Date: 12 May 2009
The firm, owned by Japanese firm Nippon Sheet Glass (NSG), is to close a float line at its Greengate plant near the town centre. A second line has not yet reopened after a £22m refurbishment last year and the company does not expect it to start up until April, 2010 at the earliest. Last month it announced global workforce cuts of 5,800 people – about 15% of its total staff – by March, 2010.
Half of those cuts have already taken place, predominantly in China and the Philippines.
The changes are designed to ensure the company’s viability, with the target of re-establishing profit growth from 2011.
Today’s announcement is an extension of its restructuring programme in a move costing a further £20m. The economic downturn has already seen the firm have to take out capacity equivalent to two of its 16 float lines in Europe.
Cllr Brian Spencer, leader of St Helens Council, has tonight voiced his “deep concern” following the announcement by Pilkington that it is to close its UK6 float glass plant.
The company was formed in St Helens in 1826 and employed about 17,000 people in the town less than 40 years ago.
Now the glassmaker employs less than 1,400 people across its five Merseyside sites. Cllr Spencer said: “I am extremely concerned about the long term impact this will have on the future of the manufacture of sheet glass in the borough. The sheet glass process has been part of our heritage for over a century.”
The company said it will be opening an immediate voluntary redundancy package to mitigate the impact of compulsory redundancies. Last month it announced it is to close its Automotive Value Added operation, in St Helens, with the loss of 11 jobs.
The firm said an “unprecedented” drop in demand and a reduction in future orders meant there was insufficient work to keep the operation busy.

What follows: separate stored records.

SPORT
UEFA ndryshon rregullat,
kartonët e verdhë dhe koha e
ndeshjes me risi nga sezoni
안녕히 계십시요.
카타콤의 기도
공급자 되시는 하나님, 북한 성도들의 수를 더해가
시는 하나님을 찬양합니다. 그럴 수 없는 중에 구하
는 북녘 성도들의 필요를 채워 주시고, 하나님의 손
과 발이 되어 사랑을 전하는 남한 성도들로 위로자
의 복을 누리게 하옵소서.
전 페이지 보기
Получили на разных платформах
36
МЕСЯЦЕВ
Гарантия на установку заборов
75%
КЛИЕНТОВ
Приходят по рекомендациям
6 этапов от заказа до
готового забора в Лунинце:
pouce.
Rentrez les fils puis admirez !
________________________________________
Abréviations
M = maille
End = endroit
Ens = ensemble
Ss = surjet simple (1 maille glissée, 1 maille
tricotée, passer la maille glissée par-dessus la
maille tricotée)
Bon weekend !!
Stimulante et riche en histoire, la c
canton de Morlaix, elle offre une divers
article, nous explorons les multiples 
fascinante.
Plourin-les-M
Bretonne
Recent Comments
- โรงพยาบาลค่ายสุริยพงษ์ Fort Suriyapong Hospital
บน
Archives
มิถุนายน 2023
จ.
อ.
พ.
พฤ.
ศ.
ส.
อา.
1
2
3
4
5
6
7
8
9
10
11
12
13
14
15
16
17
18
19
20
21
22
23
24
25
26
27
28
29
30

The site had been operating on a short-time working basis in recent months, but the severe downturn in new car sales has hit the glassmaker’s automotive division badly, resulting in “very high levels of over-capacity” across the group.
NSG has also taken a number of steps at other automotive plants, including announcing closures of divisions in Austria, Finland and Germany.
This week it has also said it is to mothball its Venice plant.